- _ACTIONS TO TAKE_:
**a.** In the lecture notes, which two architectures are said to implement multiple address spaces?
**b.** Please convert the records from the line with "Question: I am" through the line with "Which is below, light" into a Markdown table with the columns Row and Line, with one numbered row per line. Skip blank lines and leave the pictures out.

Memory allocation

Lecture Notes for May 9, 2005

By David Law, Dennis Nguyen, Young Wook Choi

Midterm

Problem 1: Therac/Flash Question

It appears that many people did not understand the meaning of “software architecture”. It can be defined as the global structure of software: the highest-level decisions made by the software architect. For example, is the software one process, or many? Does it precompute data on disk, or calculate the answer from scratch?

When deciding which architecture best resembles the Therac-25 software, we consider how many processes are running, (i.e. how many concurrent tasks are running) It is clear that MP and AMPED implement multiple address spaces, and thus those choices can be eliminated. Like MT, the Therac-25 software also features preemptively-scheduled "threads"; whereas in SPED, tasks are cooperatively scheduled.

Problem 10: Once the hang problem is fixed, you notice that Glasspanes slows down significantly when there are more than about 30 processes. Different processes, which call pcb_lookup with different pid_t arguments, spend a lot of time waiting on the process_table_lock. What is likely going wrong?

The problem here is not that you must traverse the linked list to find the element. This does not cause a big slow down since there are only 30 processes. Another problem that people mentioned was that it implemented a very bad hash function. This answer is better, but still not good: traversing a linked list with 30 elements is still super cheap! A far more likely cause for the slowdown is due to the fact that the processes are spinning and thus wasting resources with no work being done. Here are some types of locks people suggested, and what they did:

1. Spinlock (sleep/wake lock)

- _AVAILABLE DATA_:
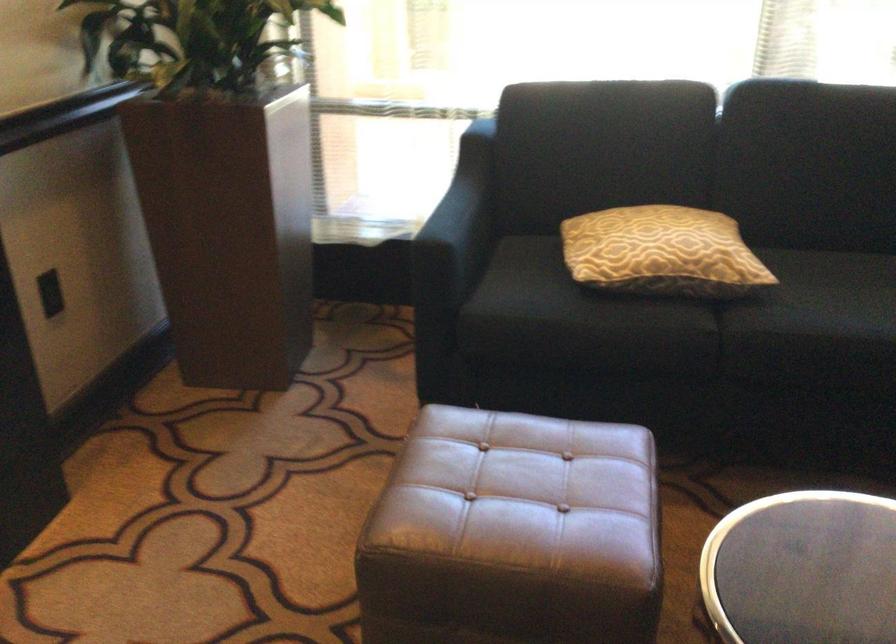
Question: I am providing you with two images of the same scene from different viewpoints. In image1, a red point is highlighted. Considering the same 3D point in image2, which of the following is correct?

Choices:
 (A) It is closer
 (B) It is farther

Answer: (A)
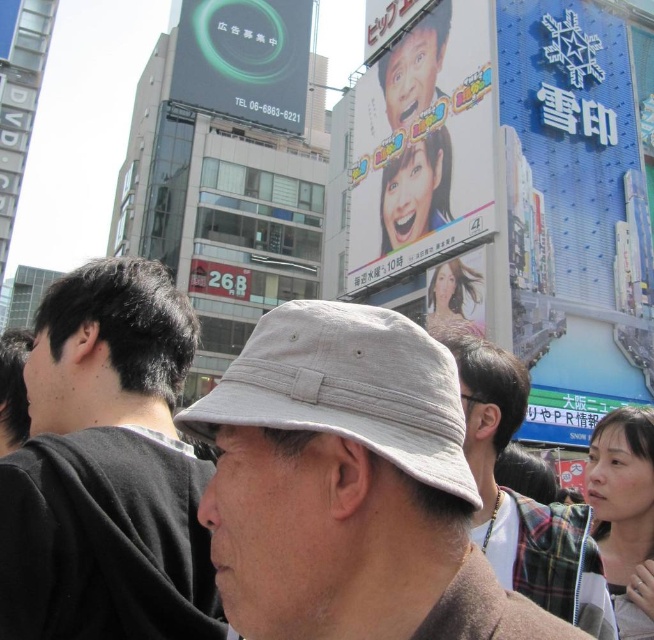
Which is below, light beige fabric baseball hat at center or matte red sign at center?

...

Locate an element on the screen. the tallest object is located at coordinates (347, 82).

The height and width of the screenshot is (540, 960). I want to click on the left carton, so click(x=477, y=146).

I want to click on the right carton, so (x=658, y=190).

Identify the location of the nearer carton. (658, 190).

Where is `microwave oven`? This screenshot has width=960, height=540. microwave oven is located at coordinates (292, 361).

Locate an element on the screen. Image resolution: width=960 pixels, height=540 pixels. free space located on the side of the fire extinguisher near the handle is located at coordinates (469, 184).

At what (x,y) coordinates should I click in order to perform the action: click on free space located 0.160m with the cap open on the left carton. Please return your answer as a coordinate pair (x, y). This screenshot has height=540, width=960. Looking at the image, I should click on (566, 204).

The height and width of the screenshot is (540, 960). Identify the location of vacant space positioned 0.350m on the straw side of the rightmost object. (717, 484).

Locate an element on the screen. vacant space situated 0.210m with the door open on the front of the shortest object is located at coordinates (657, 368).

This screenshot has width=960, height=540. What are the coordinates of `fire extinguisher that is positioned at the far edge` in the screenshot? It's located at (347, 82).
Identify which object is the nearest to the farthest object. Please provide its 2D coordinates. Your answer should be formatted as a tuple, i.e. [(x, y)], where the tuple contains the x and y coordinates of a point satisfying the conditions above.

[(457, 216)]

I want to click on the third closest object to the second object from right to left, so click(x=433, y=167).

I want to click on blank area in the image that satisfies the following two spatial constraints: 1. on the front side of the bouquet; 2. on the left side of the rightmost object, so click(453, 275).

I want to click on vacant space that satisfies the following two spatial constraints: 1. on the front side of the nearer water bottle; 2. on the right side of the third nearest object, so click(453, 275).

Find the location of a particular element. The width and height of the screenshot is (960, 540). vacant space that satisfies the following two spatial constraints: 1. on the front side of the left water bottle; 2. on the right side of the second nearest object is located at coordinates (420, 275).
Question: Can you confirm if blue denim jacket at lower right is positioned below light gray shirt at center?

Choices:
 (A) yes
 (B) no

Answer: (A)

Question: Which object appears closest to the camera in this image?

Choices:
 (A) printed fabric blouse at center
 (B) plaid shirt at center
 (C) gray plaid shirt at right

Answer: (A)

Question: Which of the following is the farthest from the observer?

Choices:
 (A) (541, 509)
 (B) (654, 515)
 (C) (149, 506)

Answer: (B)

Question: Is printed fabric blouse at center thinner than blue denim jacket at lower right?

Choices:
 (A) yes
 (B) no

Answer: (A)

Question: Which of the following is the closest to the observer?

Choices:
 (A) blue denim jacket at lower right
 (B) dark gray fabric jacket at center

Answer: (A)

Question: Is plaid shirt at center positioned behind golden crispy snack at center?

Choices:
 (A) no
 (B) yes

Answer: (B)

--

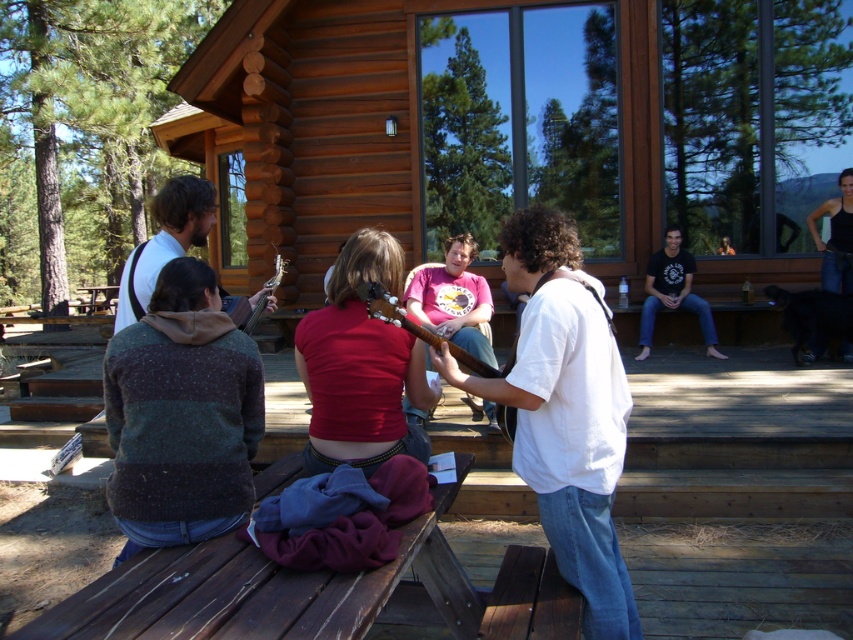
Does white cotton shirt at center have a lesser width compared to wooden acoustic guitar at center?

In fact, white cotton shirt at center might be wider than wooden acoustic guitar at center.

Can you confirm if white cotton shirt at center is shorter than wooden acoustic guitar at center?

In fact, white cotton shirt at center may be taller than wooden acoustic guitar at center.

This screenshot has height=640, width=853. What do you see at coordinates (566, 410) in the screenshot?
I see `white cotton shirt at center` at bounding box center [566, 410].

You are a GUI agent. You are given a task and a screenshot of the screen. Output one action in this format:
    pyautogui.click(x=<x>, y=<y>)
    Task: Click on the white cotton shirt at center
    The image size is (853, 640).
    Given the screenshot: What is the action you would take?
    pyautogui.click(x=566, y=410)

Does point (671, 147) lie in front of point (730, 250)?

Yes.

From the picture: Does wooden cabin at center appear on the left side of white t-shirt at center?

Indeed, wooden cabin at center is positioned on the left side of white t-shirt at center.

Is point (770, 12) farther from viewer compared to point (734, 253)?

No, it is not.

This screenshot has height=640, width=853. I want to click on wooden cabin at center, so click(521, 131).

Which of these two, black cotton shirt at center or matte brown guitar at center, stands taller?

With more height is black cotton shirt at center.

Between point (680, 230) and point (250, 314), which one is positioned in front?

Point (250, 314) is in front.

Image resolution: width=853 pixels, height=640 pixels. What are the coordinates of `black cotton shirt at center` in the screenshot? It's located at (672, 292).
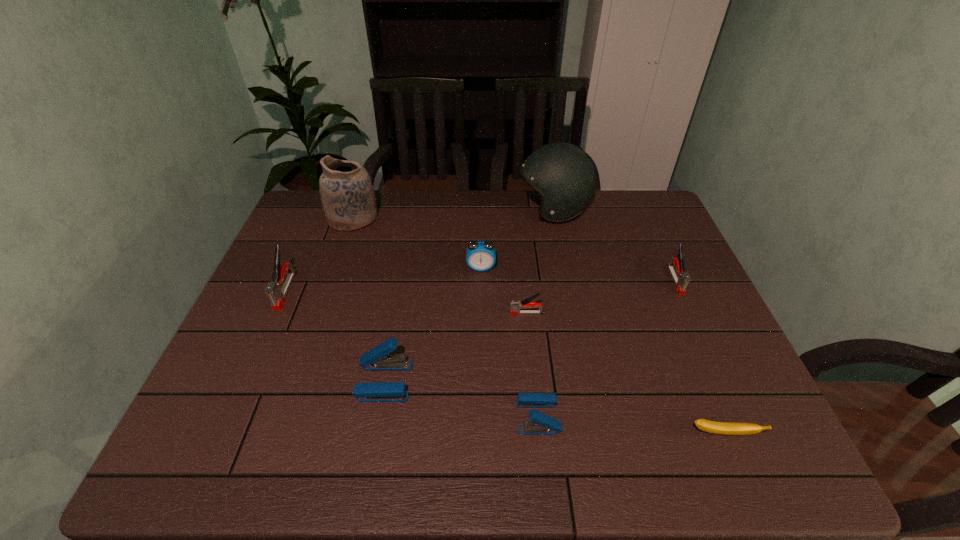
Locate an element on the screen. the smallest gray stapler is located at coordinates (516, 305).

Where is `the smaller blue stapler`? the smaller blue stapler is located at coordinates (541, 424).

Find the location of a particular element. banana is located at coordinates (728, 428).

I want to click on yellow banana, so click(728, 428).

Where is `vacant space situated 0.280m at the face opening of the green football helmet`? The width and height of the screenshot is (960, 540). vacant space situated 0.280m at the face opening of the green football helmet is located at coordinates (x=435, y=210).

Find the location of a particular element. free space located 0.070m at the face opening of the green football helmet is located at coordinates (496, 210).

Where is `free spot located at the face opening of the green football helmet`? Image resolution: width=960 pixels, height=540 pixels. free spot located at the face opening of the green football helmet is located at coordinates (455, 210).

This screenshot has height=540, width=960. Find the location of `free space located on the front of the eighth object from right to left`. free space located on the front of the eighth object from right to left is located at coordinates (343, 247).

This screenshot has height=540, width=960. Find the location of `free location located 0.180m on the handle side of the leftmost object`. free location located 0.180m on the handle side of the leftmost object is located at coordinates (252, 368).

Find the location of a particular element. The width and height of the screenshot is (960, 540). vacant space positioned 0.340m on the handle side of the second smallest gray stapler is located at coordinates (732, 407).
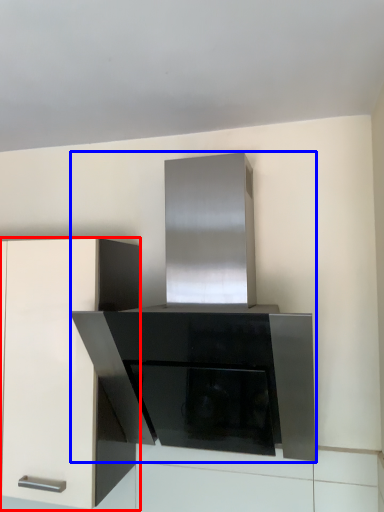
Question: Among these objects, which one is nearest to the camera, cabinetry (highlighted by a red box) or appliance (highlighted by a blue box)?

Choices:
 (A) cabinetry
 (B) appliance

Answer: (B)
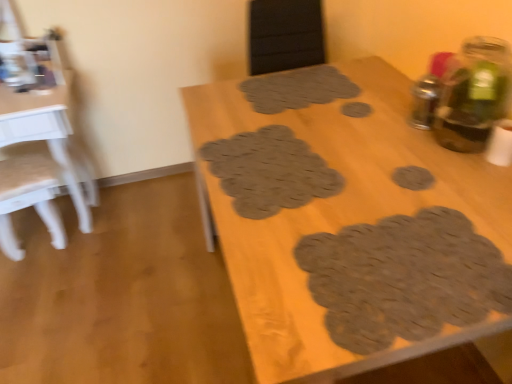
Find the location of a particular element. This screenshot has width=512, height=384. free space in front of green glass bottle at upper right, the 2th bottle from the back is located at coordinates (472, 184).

- _ANSWER SECTION_:
**a.** MP and AMPED.

**b.**
| Row | Line |
|---|---|
| 1 | Question: I am providing you with two images of the same scene from different viewpoints. In image1, a red point is highlighted. Considering the same 3D point in image2, which of the following is correct? |
| 2 | Choices: |
| 3 |  (A) It is closer |
| 4 |  (B) It is farther |
| 5 | Answer: (A) |
| 6 | Which is below, light beige fabric baseball hat at center or matte red sign at center? |